WORK ORDER
Return every line of the listing below exactly as it appears, keeping the original order, spelling, and punctuation.

Dataset listing
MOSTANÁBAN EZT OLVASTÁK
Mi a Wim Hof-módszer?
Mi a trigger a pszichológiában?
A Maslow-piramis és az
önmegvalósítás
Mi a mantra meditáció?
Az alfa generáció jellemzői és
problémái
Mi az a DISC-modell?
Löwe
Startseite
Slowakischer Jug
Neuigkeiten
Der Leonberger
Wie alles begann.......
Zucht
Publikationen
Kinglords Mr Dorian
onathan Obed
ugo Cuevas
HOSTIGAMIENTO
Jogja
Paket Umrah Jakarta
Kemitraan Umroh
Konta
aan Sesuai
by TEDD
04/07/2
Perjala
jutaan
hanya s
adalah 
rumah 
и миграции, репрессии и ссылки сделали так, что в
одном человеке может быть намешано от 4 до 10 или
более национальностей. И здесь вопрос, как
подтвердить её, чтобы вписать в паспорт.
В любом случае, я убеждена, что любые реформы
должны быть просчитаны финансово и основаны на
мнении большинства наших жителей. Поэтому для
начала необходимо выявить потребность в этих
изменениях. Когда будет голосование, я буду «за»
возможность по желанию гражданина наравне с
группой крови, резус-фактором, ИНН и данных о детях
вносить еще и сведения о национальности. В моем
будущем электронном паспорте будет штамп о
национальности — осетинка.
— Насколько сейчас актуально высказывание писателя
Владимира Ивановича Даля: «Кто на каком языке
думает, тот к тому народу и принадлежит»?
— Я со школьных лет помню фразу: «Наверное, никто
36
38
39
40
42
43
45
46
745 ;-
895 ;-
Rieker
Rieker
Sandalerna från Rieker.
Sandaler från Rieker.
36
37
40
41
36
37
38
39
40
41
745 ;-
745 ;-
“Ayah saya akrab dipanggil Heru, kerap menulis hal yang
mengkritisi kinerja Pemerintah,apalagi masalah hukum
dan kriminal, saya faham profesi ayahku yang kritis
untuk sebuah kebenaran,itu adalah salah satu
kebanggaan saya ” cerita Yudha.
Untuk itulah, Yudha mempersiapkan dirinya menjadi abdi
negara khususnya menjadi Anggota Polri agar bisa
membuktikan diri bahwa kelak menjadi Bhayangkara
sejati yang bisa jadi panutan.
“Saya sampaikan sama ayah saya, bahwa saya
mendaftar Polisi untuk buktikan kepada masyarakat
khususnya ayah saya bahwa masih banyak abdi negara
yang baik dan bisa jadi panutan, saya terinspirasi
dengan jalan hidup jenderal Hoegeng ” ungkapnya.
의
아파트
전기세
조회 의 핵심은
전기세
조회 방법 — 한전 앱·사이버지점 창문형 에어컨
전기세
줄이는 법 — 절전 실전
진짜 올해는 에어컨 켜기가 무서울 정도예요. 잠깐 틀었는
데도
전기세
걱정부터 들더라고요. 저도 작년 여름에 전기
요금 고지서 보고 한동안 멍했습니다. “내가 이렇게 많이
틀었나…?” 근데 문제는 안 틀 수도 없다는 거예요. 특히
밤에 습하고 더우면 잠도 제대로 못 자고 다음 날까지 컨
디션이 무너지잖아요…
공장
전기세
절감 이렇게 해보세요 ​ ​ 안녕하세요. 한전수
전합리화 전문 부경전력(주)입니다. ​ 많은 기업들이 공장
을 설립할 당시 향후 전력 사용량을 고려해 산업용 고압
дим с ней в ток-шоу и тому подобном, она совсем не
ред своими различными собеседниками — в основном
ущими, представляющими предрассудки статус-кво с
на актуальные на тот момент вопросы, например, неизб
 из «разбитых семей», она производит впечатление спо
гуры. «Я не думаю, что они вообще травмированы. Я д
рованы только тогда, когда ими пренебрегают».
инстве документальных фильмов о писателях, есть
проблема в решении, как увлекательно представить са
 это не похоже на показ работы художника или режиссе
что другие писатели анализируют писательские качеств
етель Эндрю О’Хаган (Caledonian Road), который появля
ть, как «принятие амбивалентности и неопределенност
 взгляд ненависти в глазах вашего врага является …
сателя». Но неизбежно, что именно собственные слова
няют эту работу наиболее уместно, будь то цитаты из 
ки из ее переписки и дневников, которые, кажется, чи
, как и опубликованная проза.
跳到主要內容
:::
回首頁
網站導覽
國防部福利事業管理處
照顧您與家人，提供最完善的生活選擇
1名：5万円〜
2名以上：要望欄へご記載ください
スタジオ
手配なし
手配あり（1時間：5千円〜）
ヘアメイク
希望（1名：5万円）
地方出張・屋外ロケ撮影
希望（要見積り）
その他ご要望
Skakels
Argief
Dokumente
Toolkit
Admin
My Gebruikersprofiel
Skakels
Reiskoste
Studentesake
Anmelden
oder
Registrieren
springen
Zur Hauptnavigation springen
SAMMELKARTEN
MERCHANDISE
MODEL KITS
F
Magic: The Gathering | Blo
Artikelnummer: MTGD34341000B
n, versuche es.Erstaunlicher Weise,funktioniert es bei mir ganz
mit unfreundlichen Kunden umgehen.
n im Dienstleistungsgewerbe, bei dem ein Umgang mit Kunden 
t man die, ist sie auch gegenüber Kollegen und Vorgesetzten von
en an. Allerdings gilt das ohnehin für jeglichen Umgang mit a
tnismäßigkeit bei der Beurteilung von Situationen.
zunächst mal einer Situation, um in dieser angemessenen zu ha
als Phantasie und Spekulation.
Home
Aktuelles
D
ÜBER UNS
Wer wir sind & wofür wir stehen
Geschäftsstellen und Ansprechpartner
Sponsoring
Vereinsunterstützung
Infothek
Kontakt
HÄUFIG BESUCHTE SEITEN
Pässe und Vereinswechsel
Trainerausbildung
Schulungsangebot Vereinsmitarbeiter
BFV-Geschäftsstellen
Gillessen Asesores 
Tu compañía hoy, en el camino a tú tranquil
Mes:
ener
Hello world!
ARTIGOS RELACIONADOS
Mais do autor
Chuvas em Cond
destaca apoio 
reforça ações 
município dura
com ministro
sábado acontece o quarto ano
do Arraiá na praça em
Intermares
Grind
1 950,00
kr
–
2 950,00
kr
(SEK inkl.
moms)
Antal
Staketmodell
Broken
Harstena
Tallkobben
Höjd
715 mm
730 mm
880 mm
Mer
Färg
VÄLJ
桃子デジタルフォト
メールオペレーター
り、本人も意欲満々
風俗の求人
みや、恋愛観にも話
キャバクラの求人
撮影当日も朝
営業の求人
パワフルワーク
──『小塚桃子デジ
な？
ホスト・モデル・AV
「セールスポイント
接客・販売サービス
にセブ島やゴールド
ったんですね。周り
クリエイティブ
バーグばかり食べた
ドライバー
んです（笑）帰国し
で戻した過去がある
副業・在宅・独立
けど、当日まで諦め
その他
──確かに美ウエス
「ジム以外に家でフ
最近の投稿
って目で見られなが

EXERCISE RESPONSE
MOSTANÁBAN EZT OLVASTÁK
Mi a Wim Hof-módszer?
Mi a trigger a pszichológiában?
A Maslow-piramis és az
önmegvalósítás
Mi a mantra meditáció?
Az alfa generáció jellemzői és
problémái
Mi az a DISC-modell?
Löwe
Startseite
Slowakischer Jug
Neuigkeiten
Der Leonberger
Wie alles begann.......
Zucht
Publikationen
Kinglords Mr Dorian
onathan Obed
ugo Cuevas
HOSTIGAMIENTO
Jogja
Paket Umrah Jakarta
Kemitraan Umroh
Konta
aan Sesuai
by TEDD
04/07/2
Perjala
jutaan
hanya s
adalah 
rumah 
и миграции, репрессии и ссылки сделали так, что в
одном человеке может быть намешано от 4 до 10 или
более национальностей. И здесь вопрос, как
подтвердить её, чтобы вписать в паспорт.
В любом случае, я убеждена, что любые реформы
должны быть просчитаны финансово и основаны на
мнении большинства наших жителей. Поэтому для
начала необходимо выявить потребность в этих
изменениях. Когда будет голосование, я буду «за»
возможность по желанию гражданина наравне с
группой крови, резус-фактором, ИНН и данных о детях
вносить еще и сведения о национальности. В моем
будущем электронном паспорте будет штамп о
национальности — осетинка.
— Насколько сейчас актуально высказывание писателя
Владимира Ивановича Даля: «Кто на каком языке
думает, тот к тому народу и принадлежит»?
— Я со школьных лет помню фразу: «Наверное, никто
36
38
39
40
42
43
45
46
745 ;-
895 ;-
Rieker
Rieker
Sandalerna från Rieker.
Sandaler från Rieker.
36
37
40
41
36
37
38
39
40
41
745 ;-
745 ;-
“Ayah saya akrab dipanggil Heru, kerap menulis hal yang
mengkritisi kinerja Pemerintah,apalagi masalah hukum
dan kriminal, saya faham profesi ayahku yang kritis
untuk sebuah kebenaran,itu adalah salah satu
kebanggaan saya ” cerita Yudha.
Untuk itulah, Yudha mempersiapkan dirinya menjadi abdi
negara khususnya menjadi Anggota Polri agar bisa
membuktikan diri bahwa kelak menjadi Bhayangkara
sejati yang bisa jadi panutan.
“Saya sampaikan sama ayah saya, bahwa saya
mendaftar Polisi untuk buktikan kepada masyarakat
khususnya ayah saya bahwa masih banyak abdi negara
yang baik dan bisa jadi panutan, saya terinspirasi
dengan jalan hidup jenderal Hoegeng ” ungkapnya.
의
아파트
전기세
조회 의 핵심은
전기세
조회 방법 — 한전 앱·사이버지점 창문형 에어컨
전기세
줄이는 법 — 절전 실전
진짜 올해는 에어컨 켜기가 무서울 정도예요. 잠깐 틀었는
데도
전기세
걱정부터 들더라고요. 저도 작년 여름에 전기
요금 고지서 보고 한동안 멍했습니다. “내가 이렇게 많이
틀었나…?” 근데 문제는 안 틀 수도 없다는 거예요. 특히
밤에 습하고 더우면 잠도 제대로 못 자고 다음 날까지 컨
디션이 무너지잖아요…
공장
전기세
절감 이렇게 해보세요 ​ ​ 안녕하세요. 한전수
전합리화 전문 부경전력(주)입니다. ​ 많은 기업들이 공장
을 설립할 당시 향후 전력 사용량을 고려해 산업용 고압
дим с ней в ток-шоу и тому подобном, она совсем не
ред своими различными собеседниками — в основном
ущими, представляющими предрассудки статус-кво с
на актуальные на тот момент вопросы, например, неизб
 из «разбитых семей», она производит впечатление спо
гуры. «Я не думаю, что они вообще травмированы. Я д
рованы только тогда, когда ими пренебрегают».
инстве документальных фильмов о писателях, есть
проблема в решении, как увлекательно представить са
 это не похоже на показ работы художника или режиссе
что другие писатели анализируют писательские качеств
етель Эндрю О’Хаган (Caledonian Road), который появля
ть, как «принятие амбивалентности и неопределенност
 взгляд ненависти в глазах вашего врага является …
сателя». Но неизбежно, что именно собственные слова
няют эту работу наиболее уместно, будь то цитаты из 
ки из ее переписки и дневников, которые, кажется, чи
, как и опубликованная проза.
跳到主要內容
:::
回首頁
網站導覽
國防部福利事業管理處
照顧您與家人，提供最完善的生活選擇
1名：5万円〜
2名以上：要望欄へご記載ください
スタジオ
手配なし
手配あり（1時間：5千円〜）
ヘアメイク
希望（1名：5万円）
地方出張・屋外ロケ撮影
希望（要見積り）
その他ご要望
Skakels
Argief
Dokumente
Toolkit
Admin
My Gebruikersprofiel
Skakels
Reiskoste
Studentesake
Anmelden
oder
Registrieren
springen
Zur Hauptnavigation springen
SAMMELKARTEN
MERCHANDISE
MODEL KITS
F
Magic: The Gathering | Blo
Artikelnummer: MTGD34341000B
n, versuche es.Erstaunlicher Weise,funktioniert es bei mir ganz
mit unfreundlichen Kunden umgehen.
n im Dienstleistungsgewerbe, bei dem ein Umgang mit Kunden 
t man die, ist sie auch gegenüber Kollegen und Vorgesetzten von
en an. Allerdings gilt das ohnehin für jeglichen Umgang mit a
tnismäßigkeit bei der Beurteilung von Situationen.
zunächst mal einer Situation, um in dieser angemessenen zu ha
als Phantasie und Spekulation.
Home
Aktuelles
D
ÜBER UNS
Wer wir sind & wofür wir stehen
Geschäftsstellen und Ansprechpartner
Sponsoring
Vereinsunterstützung
Infothek
Kontakt
HÄUFIG BESUCHTE SEITEN
Pässe und Vereinswechsel
Trainerausbildung
Schulungsangebot Vereinsmitarbeiter
BFV-Geschäftsstellen
Gillessen Asesores 
Tu compañía hoy, en el camino a tú tranquil
Mes:
ener
Hello world!
ARTIGOS RELACIONADOS
Mais do autor
Chuvas em Cond
destaca apoio 
reforça ações 
município dura
com ministro
sábado acontece o quarto ano
do Arraiá na praça em
Intermares
Grind
1 950,00
kr
–
2 950,00
kr
(SEK inkl.
moms)
Antal
Staketmodell
Broken
Harstena
Tallkobben
Höjd
715 mm
730 mm
880 mm
Mer
Färg
VÄLJ
桃子デジタルフォト
メールオペレーター
り、本人も意欲満々
風俗の求人
みや、恋愛観にも話
キャバクラの求人
撮影当日も朝
営業の求人
パワフルワーク
──『小塚桃子デジ
な？
ホスト・モデル・AV
「セールスポイント
接客・販売サービス
にセブ島やゴールド
ったんですね。周り
クリエイティブ
バーグばかり食べた
ドライバー
んです（笑）帰国し
で戻した過去がある
副業・在宅・独立
けど、当日まで諦め
その他
──確かに美ウエス
「ジム以外に家でフ
最近の投稿
って目で見られなが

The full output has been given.